More advanced setups include stainless steel fermenters, often with a conical design. Stainless steel is an ideal material—it withstands nearly anything, does not react with the wash, does not absorb smells, and will last for years. The conical bottom allows yeast sediment to collect in one place and be removed through a bottom valve without disturbing the clear liquid above.
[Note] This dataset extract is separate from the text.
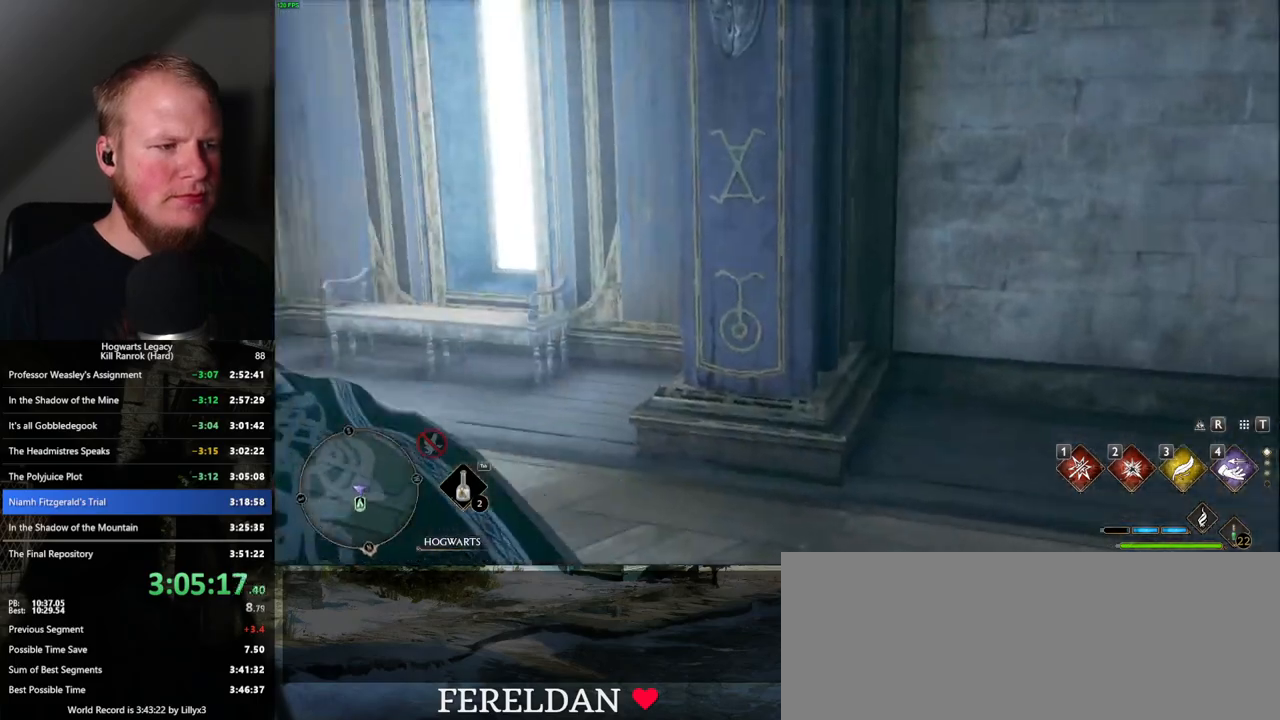
{"keys": ["w"], "mouse": [], "events": [[433, "a", "up"]]}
Many stainless fermenters come with useful features such as sampling valves, sight glasses, thermometer ports, or even cooling jackets. The only drawbacks are their high cost and weight.

A good compromise between basic and professional fermentation gear is the modern high-quality plastic fermenter, such as FermZilla. These are made from thick PET plastic shaped into a conical form. They also allow yeast harvesting and fermentation similar to stainless steel conicals. FermZilla is transparent, allowing you to observe fermentation without opening the lid. Some models are rated for fermentation under slight pressure—a popular technique in homebrewing, allowing oxygen-free secondary fermentation and CO₂-assisted bottling. They are lighter and cheaper than stainless steel but offer many similar features (such as easy yeast collection). However, they require careful handling—while durable, the plastic can crack or scratch if mishandled. And as with all plastic, long-term durability cannot match stainless steel—gaskets, valves, and seals will eventually wear out, and the vessel may need replacement after a few years of heavy use.
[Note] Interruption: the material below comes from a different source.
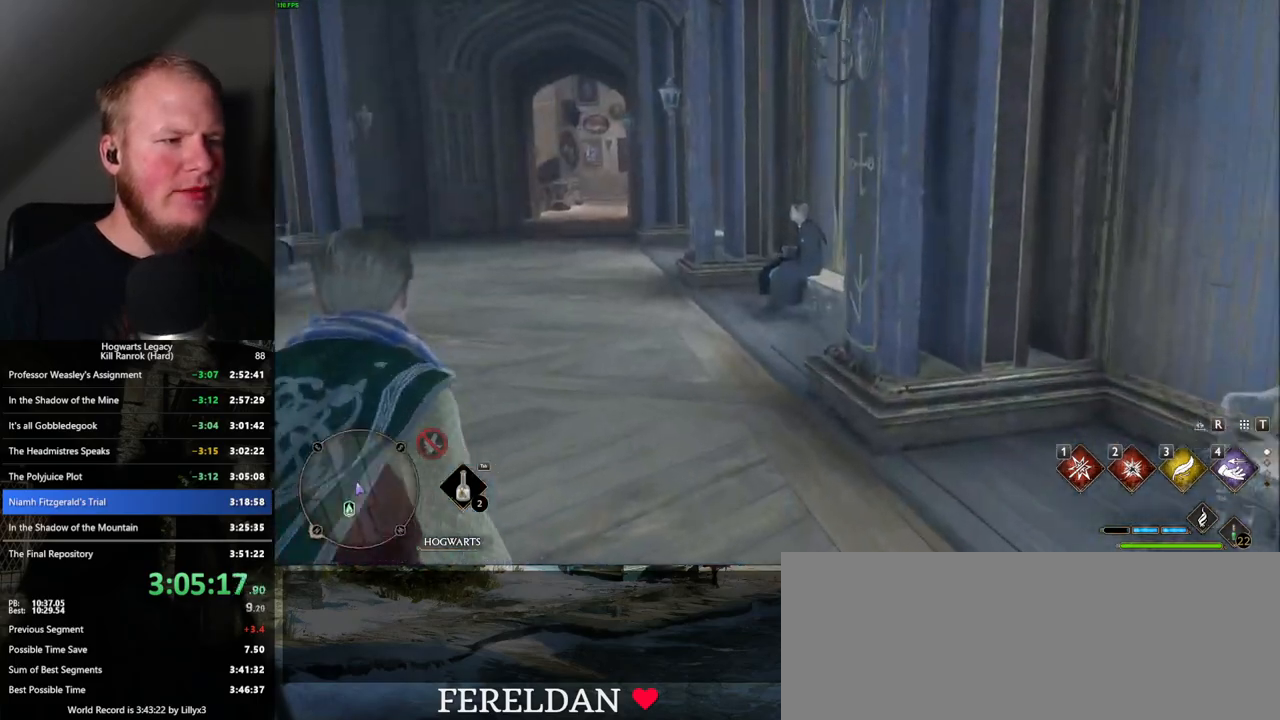
{"keys": ["w"], "mouse": [], "events": []}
Finally, a few universal words on sanitation. No matter which type of fermenter you use, it must be thoroughly cleaned and sanitized after each fermentation. Residual yeast, pulp, or sediment must never be left behind—this is an easy path to infection. The rule when cleaning is: clean effectively, but gently. Never use abrasive scrubbers or wire brushes, as they damage the surface of the vessel. Plastic, in particular, scratches easily, and scratches become breeding grounds for bacteria and wild yeast that resist normal sanitizers. The best method is washing immediately after transferring the wash—using warm water and a mild, unscented detergent. Stubborn deposits should be soaked before removal with the soft side of a sponge. It is also a good idea to apply a sanitizing agent (e.g., potassium metabisulfite or an oxygen-based sanitizer) according to the manufacturer’s instructions. After washing, the fermenter should be dried and stored closed so it does not collect dust.

Keep in mind that plastic fermenters have a limited lifespan. Even with excellent care, after several cycles small micro-scratches appear that are invisible to the eye, and the material may permanently absorb the smell of previous washes. In practice, many experts recommend replacing a plastic bucket or barrel after around 5–6 fermentations (or after about half a year of use). This ensures that each new wash ferments in a clean vessel without the “baggage” of previous batches. Glass carboys and stainless steel tanks, on the other hand, last much longer—usually only gaskets need replacement, while the glass or steel itself can withstand dozens of fermentations, as long as the carboy isn’t dropped.

As we can see, a fermenter is not just a simple container—it is the small kingdom of your yeast. Treat it well, and it will reward you with a successful fermentation and a delicious homemade spirit. Good luck, and cheers!